• **Requirement**
Repeat only these lines, exactly: the first line of the data, the line containing "Y257833D03*", and every line between them. Pictures stay out.
--- Task inputs Enclosed Below ---
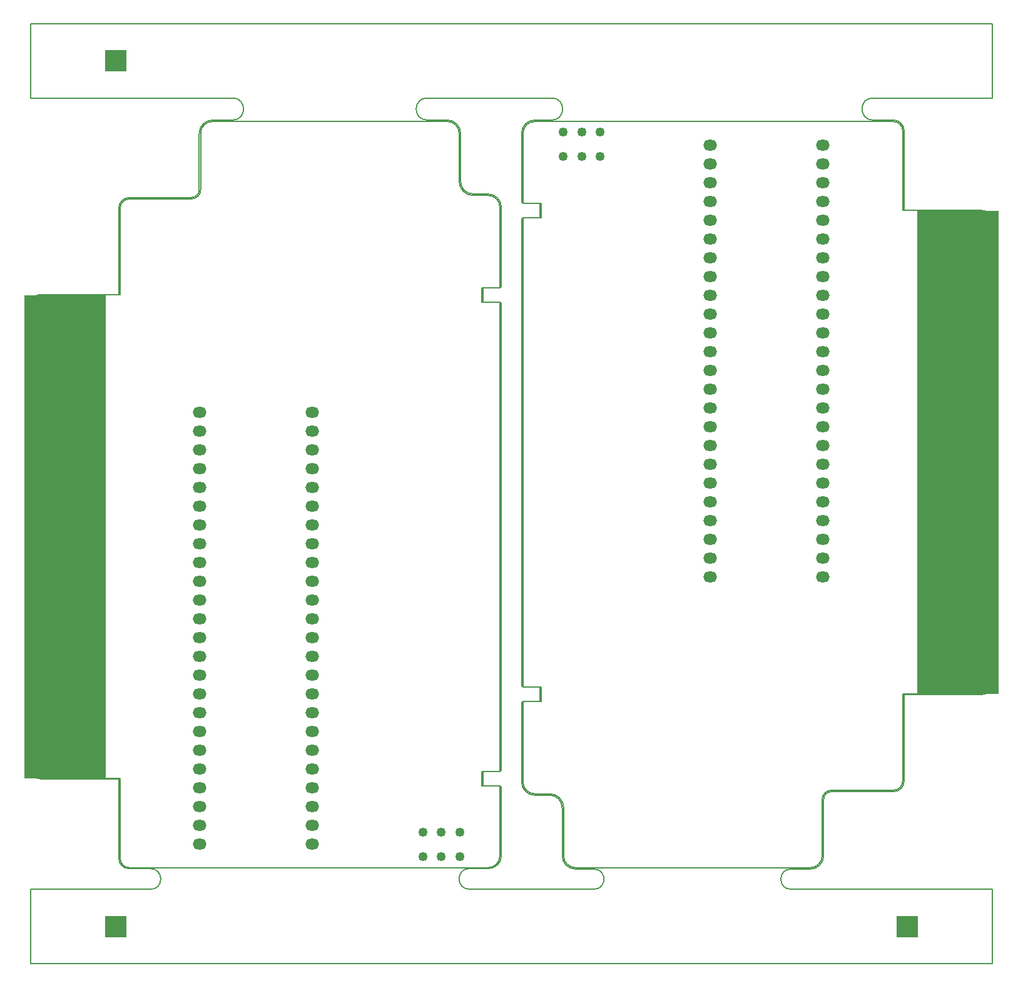
<source format=gbr>
G04 DesignSpark PCB PRO Gerber Version 10.0 Build 5299*
G04 #@! TF.Part,CustomerPanel*
G04 #@! TF.FileFunction,Soldermask,Top*
G04 #@! TF.FilePolarity,Negative*
%FSLAX35Y35*%
%MOIN*%
G04 #@! TA.AperFunction,WasherPad*
%ADD13R,0.43308X2.57639*%
%ADD10R,0.11812X0.11812*%
G04 #@! TD.AperFunction*
%ADD19C,0.00500*%
%ADD11C,0.00800*%
G04 #@! TA.AperFunction,ComponentPad*
%ADD17O,0.07287X0.05712*%
G04 #@! TA.AperFunction,SMDPad,CuDef*
%ADD15R,0.35633X0.06893*%
G04 #@! TA.AperFunction,ComponentPad*
%ADD18C,0.04924*%
G04 #@! TD.AperFunction*
X0Y0D02*
D02*
D13*
X128563Y227698D03*
D02*
D15*
X132342Y347833D03*
Y337833D03*
Y327833D03*
Y317833D03*
Y307833D03*
Y297833D03*
Y287833D03*
Y277833D03*
Y267833D03*
Y257833D03*
Y247833D03*
Y237833D03*
Y227833D03*
Y217833D03*
Y207833D03*
Y197833D03*
Y187833D03*
Y177833D03*
Y167833D03*
Y157833D03*
Y147833D03*
Y137833D03*
Y127833D03*
Y117833D03*
Y107833D03*
D02*
D17*
X200377Y294067D03*
X260377D03*
X200377Y284067D03*
X260377D03*
X200377Y274067D03*
X260377D03*
X200377Y264067D03*
X260377D03*
X200377Y254067D03*
X260377D03*
X200377Y244067D03*
X260377D03*
X200377Y234067D03*
X260377D03*
X200377Y224067D03*
X260377D03*
X200377Y214067D03*
X260377D03*
X200377Y204067D03*
X260377D03*
X200377Y194067D03*
X260377D03*
X200377Y184067D03*
X260377D03*
X200377Y174067D03*
X260377D03*
X200377Y164067D03*
X260377D03*
X200377Y154067D03*
X260377D03*
X200377Y144067D03*
X260377D03*
X200377Y134067D03*
X260377D03*
X200377Y124067D03*
X260377D03*
X200377Y114067D03*
X260377D03*
X200377Y104067D03*
X260377D03*
X200377Y94067D03*
X260377D03*
X200377Y84067D03*
X260377D03*
X200377Y74067D03*
X260377D03*
X200377Y64067D03*
X260377D03*
D02*
D18*
X319127Y70317D03*
X328970D03*
X338812D03*
X319127Y57325D03*
X328970D03*
X338812D03*
D02*
D19*
X110294Y351372D02*
G75*
G02*
X115574Y356652I5280J0D01*
G01*
X157932D01*
Y402831D01*
G75*
G02*
X162932Y407831I5000J0D01*
G01*
X195846D01*
G75*
G03*
X200846Y412831I0J5000D01*
G01*
Y442817D01*
G75*
G02*
X207096Y449067I6250J0D01*
G01*
X332316D01*
G75*
G02*
X338566Y442817I0J-6250D01*
G01*
Y417197D01*
G75*
G03*
X346066Y409697I7500J0D01*
G01*
X353970D01*
G75*
G02*
X360220Y403447I0J-6250D01*
G01*
Y360587D01*
X350446D01*
Y352713D01*
X360220D01*
Y102949D01*
X350444D01*
Y95075D01*
X360220D01*
Y57817D01*
G75*
G02*
X353970Y51567I-6250J0D01*
G01*
X162932D01*
G75*
G02*
X157932Y56567I0J5000D01*
G01*
Y99014D01*
X115792D01*
G75*
G02*
X110294Y104511I0J5497D01*
G01*
Y351372D01*
D02*
D10*
X155570Y20085D03*
Y481313D03*
X577212Y20085D03*
D02*
D13*
X604219Y272950D03*
D02*
D15*
X600439Y152816D03*
Y162816D03*
Y172816D03*
Y182816D03*
Y192816D03*
Y202816D03*
Y212816D03*
Y222816D03*
Y232816D03*
Y242816D03*
Y252816D03*
Y262816D03*
Y272816D03*
Y282816D03*
Y292816D03*
Y302816D03*
Y312816D03*
Y322816D03*
Y332816D03*
Y342816D03*
Y352816D03*
Y362816D03*
Y372816D03*
Y382816D03*
Y392816D03*
D02*
D17*
X532404Y206581D03*
X472404D03*
X532404Y216581D03*
X472404D03*
X532404Y226581D03*
X472404D03*
X532404Y236581D03*
X472404D03*
X532404Y246581D03*
X472404D03*
X532404Y256581D03*
X472404D03*
X532404Y266581D03*
X472404D03*
X532404Y276581D03*
X472404D03*
X532404Y286581D03*
X472404D03*
X532404Y296581D03*
X472404D03*
X532404Y306581D03*
X472404D03*
X532404Y316581D03*
X472404D03*
X532404Y326581D03*
X472404D03*
X532404Y336581D03*
X472404D03*
X532404Y346581D03*
X472404D03*
X532404Y356581D03*
X472404D03*
X532404Y366581D03*
X472404D03*
X532404Y376581D03*
X472404D03*
X532404Y386581D03*
X472404D03*
X532404Y396581D03*
X472404D03*
X532404Y406581D03*
X472404D03*
X532404Y416581D03*
X472404D03*
X532404Y426581D03*
X472404D03*
X532404Y436581D03*
X472404D03*
D02*
D18*
X413654Y430331D03*
X403811D03*
X393969D03*
X413654Y443323D03*
X403811D03*
X393969D03*
D02*
D19*
X622487Y149277D02*
G75*
G02*
X617207Y143997I-5280J0D01*
G01*
X574849D01*
Y97817D01*
G75*
G02*
X569849Y92817I-5000J0D01*
G01*
X536935D01*
G75*
G03*
X531935Y87817I0J-5000D01*
G01*
Y57831D01*
G75*
G02*
X525685Y51581I-6250J0D01*
G01*
X400465D01*
G75*
G02*
X394215Y57831I0J6250D01*
G01*
Y83451D01*
G75*
G03*
X386715Y90951I-7500J0D01*
G01*
X378811D01*
G75*
G02*
X372561Y97201I0J6250D01*
G01*
Y140061D01*
X382335D01*
Y147935D01*
X372561D01*
Y397699D01*
X382337D01*
Y405573D01*
X372561D01*
Y442831D01*
G75*
G02*
X378811Y449081I6250J0D01*
G01*
X569849D01*
G75*
G02*
X574849Y444081I0J-5000D01*
G01*
Y401635D01*
X616989D01*
G75*
G02*
X622487Y396137I0J-5497D01*
G01*
Y149277D01*
D02*
D11*
X559044Y449831D02*
G75*
G02*
Y461628I0J5899D01*
G01*
X622487D01*
Y500998D01*
X110294D01*
Y461628D01*
X217794D01*
G75*
G02*
Y449817I0J-5906D01*
G01*
X207096D01*
G75*
G03*
X200096Y442817I0J-7000D01*
G01*
Y412831D01*
G75*
G02*
X195846Y408581I-4250J0D01*
G01*
X162932D01*
G75*
G03*
X157182Y402831I0J-5750D01*
G01*
Y356838D01*
X115411D01*
G75*
G03*
X110294Y351721I0J-5117D01*
G01*
Y104236D01*
G75*
G03*
X115661Y98870I5367J0D01*
G01*
X157182D01*
Y56567D01*
G75*
G03*
X162680Y51070I5497J0D01*
G01*
X174044D01*
G75*
G02*
Y40023I0J-5524D01*
G01*
X110294D01*
Y400D01*
X622487D01*
Y40087D01*
X515294D01*
G75*
G02*
Y50831I0J5372D01*
G01*
X525685D01*
G75*
G03*
X532685Y57831I0J7000D01*
G01*
Y87817D01*
G75*
G02*
X536935Y92067I4250J0D01*
G01*
X569849D01*
G75*
G03*
X575599Y97817I0J5750D01*
G01*
Y143799D01*
X616870D01*
G75*
G03*
X622487Y149415I0J5616D01*
G01*
Y396026D01*
G75*
G03*
X616746Y401767I-5741J0D01*
G01*
X575599D01*
Y444081D01*
G75*
G03*
X569849Y449831I-5750J0D01*
G01*
X559044D01*
X387794D02*
X378811D01*
G75*
G03*
X371811Y442831I0J-7000D01*
G01*
Y406150D01*
G75*
G03*
X372561Y405400I750J0D01*
G01*
X381587D01*
Y397900D01*
X372561D01*
G75*
G03*
X371811Y397150I0J-750D01*
G01*
Y148543D01*
G75*
G03*
X372561Y147793I750J0D01*
G01*
X381585D01*
Y140180D01*
X372561D01*
G75*
G03*
X371811Y139430I0J-750D01*
G01*
Y97201D01*
G75*
G03*
X378811Y90201I7000J0D01*
G01*
X386715D01*
G75*
G02*
X393465Y83451I0J-6750D01*
G01*
Y57831D01*
G75*
G03*
X400465Y50831I7000J0D01*
G01*
X410321D01*
G75*
G02*
Y40087I0J-5372D01*
G01*
X344044D01*
G75*
G02*
Y51135I0J5524D01*
G01*
X354287D01*
G75*
G03*
X360970Y57817I0J6683D01*
G01*
Y94500D01*
G75*
G03*
X360220Y95250I-750J0D01*
G01*
X351194D01*
Y102739D01*
X360220D01*
G75*
G03*
X360970Y103489I0J750D01*
G01*
Y352150D01*
G75*
G03*
X360220Y352900I-750J0D01*
G01*
X351196D01*
Y360400D01*
X360220D01*
G75*
G03*
X360970Y361150I0J750D01*
G01*
Y403447D01*
G75*
G03*
X353970Y410447I-7000J0D01*
G01*
X346066D01*
G75*
G02*
X339316Y417197I0J6750D01*
G01*
Y442817D01*
G75*
G03*
X332316Y449817I-7000J0D01*
G01*
X321544D01*
G75*
G02*
Y461628I0J5906D01*
G01*
X387794D01*
G75*
G02*
Y449831I0J-5898D01*
G01*
X0Y0D02*
M02*

</source>
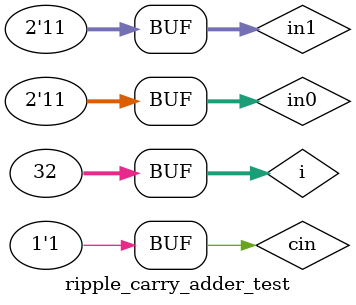
<source format=v>
`timescale 1ns / 1ps


module ripple_carry_adder_test;

	// Inputs
	reg [1:0] in0;
	reg [1:0] in1;
	reg cin;


	// Outputs
	wire [1:0] out;
	wire cout;
	
	integer i;

	// Instantiate the Unit Under Test (UUT)
	ripple_carry_adder uut (
		.cin(cin),
		.in0(in0), 
		.in1(in1), 
		.out(out), 
		.cout(cout)
	);

	initial begin
		// Initialize Inputs
		in0 = 2'b00; in1 = 2'b00; cin = 1'b0;
		i=0;
		
		for (i=0; i < 32; i = i + 1) begin
			{in0, in1, cin} = i; #100;
		end

	end
      
endmodule


</source>
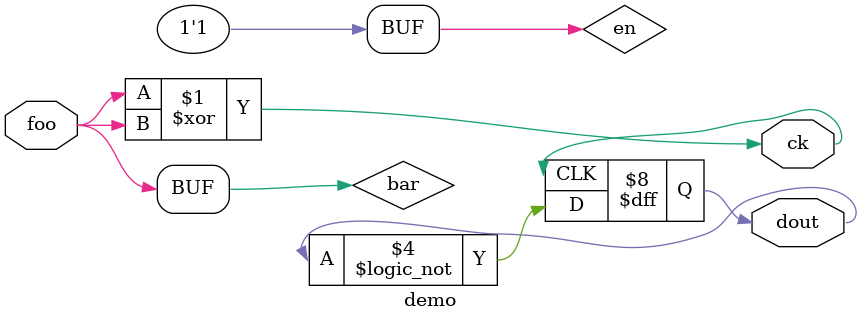
<source format=v>
module demo (input foo, output reg dout, output ck);
	wire en = 1;
	reg bar;
	initial dout = 0;
	assign ck = bar ^ foo;

	always @*
		if (en) bar <= foo;

	always @(posedge ck)
		dout <= !dout;
endmodule

</source>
--- End of Enclosed Task inputs ---
• **Answer box**
<source format=gbr>
G04 DesignSpark PCB PRO Gerber Version 10.0 Build 5299*
G04 #@! TF.Part,CustomerPanel*
G04 #@! TF.FileFunction,Soldermask,Top*
G04 #@! TF.FilePolarity,Negative*
%FSLAX35Y35*%
%MOIN*%
G04 #@! TA.AperFunction,WasherPad*
%ADD13R,0.43308X2.57639*%
%ADD10R,0.11812X0.11812*%
G04 #@! TD.AperFunction*
%ADD19C,0.00500*%
%ADD11C,0.00800*%
G04 #@! TA.AperFunction,ComponentPad*
%ADD17O,0.07287X0.05712*%
G04 #@! TA.AperFunction,SMDPad,CuDef*
%ADD15R,0.35633X0.06893*%
G04 #@! TA.AperFunction,ComponentPad*
%ADD18C,0.04924*%
G04 #@! TD.AperFunction*
X0Y0D02*
D02*
D13*
X128563Y227698D03*
D02*
D15*
X132342Y347833D03*
Y337833D03*
Y327833D03*
Y317833D03*
Y307833D03*
Y297833D03*
Y287833D03*
Y277833D03*
Y267833D03*
Y257833D03*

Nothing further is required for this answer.